Hi All,
I have question on approaching a problem with golang at its ecosystem.
At
happypancake.com we are building a chat server for the next version of our social dating web site. We are trying to stick to golang, since it has really nice concurrency primitives and great web stack.
However, recently we hit a wall with a design problem. This is most likely due to me just being silly. So I hope you could help me out.
So, in our chat two people can engage in a conversation between each other. They can send messages and also see "User X is typing" presence notifications.
I expect to have 20k people chatting at the same time (based on the numbers from the existing system). Obviously, we don't want to go to database each time a message is sent, user starts typing or every time client asks for new updates (both presence or messages).
As I understand, people solve this problem by caching latest messages in memory and occasionally spilling it to the disk in batches. Majority of requests will be performed against that cache, and will be really fast and cheap.
This approach can probably be implemented in two ways in a cluster (neither of which seems to be supported in golang):
1. Actor style : conversation state is located on one of the nodes in the cluster.
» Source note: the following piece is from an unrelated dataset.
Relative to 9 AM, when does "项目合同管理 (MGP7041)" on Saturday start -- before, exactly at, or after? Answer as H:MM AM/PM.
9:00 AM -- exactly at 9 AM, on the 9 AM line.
All requests for that conversation (post message, get last events since X, notify that user is typing) will be somehow routed to that node. Regularly the node will be save state from memory to the disk (loosing a few messages is OK in our case). In case of crash, the conversation state will be linked to the other node and loaded from memory. All new requests will be from now on routed to that node.
Problem with that approach : As far as I know, there is no tooling in golang ecosystem to deal with this kind of state-aware routing, leader election and actor management functionality.
2. Replicate everywhere : all messages are replicated to all nodes in the cluster (e.g.: via zeromq, nanomsg or http connection between the peers). Each node maintains a copy of conversation state in memory. State between the nodes is in sync (in eventually consistent way).
Problems with that approach : It does not scale out, we would have to deal with managing peer relations (and dealing with fail over) and network partitions.
So the question is : how would you recommend to deal with this design challenge in go? Is there an approach that fits the ecosystem and existing tooling that I missed?
Best regards,
Rinat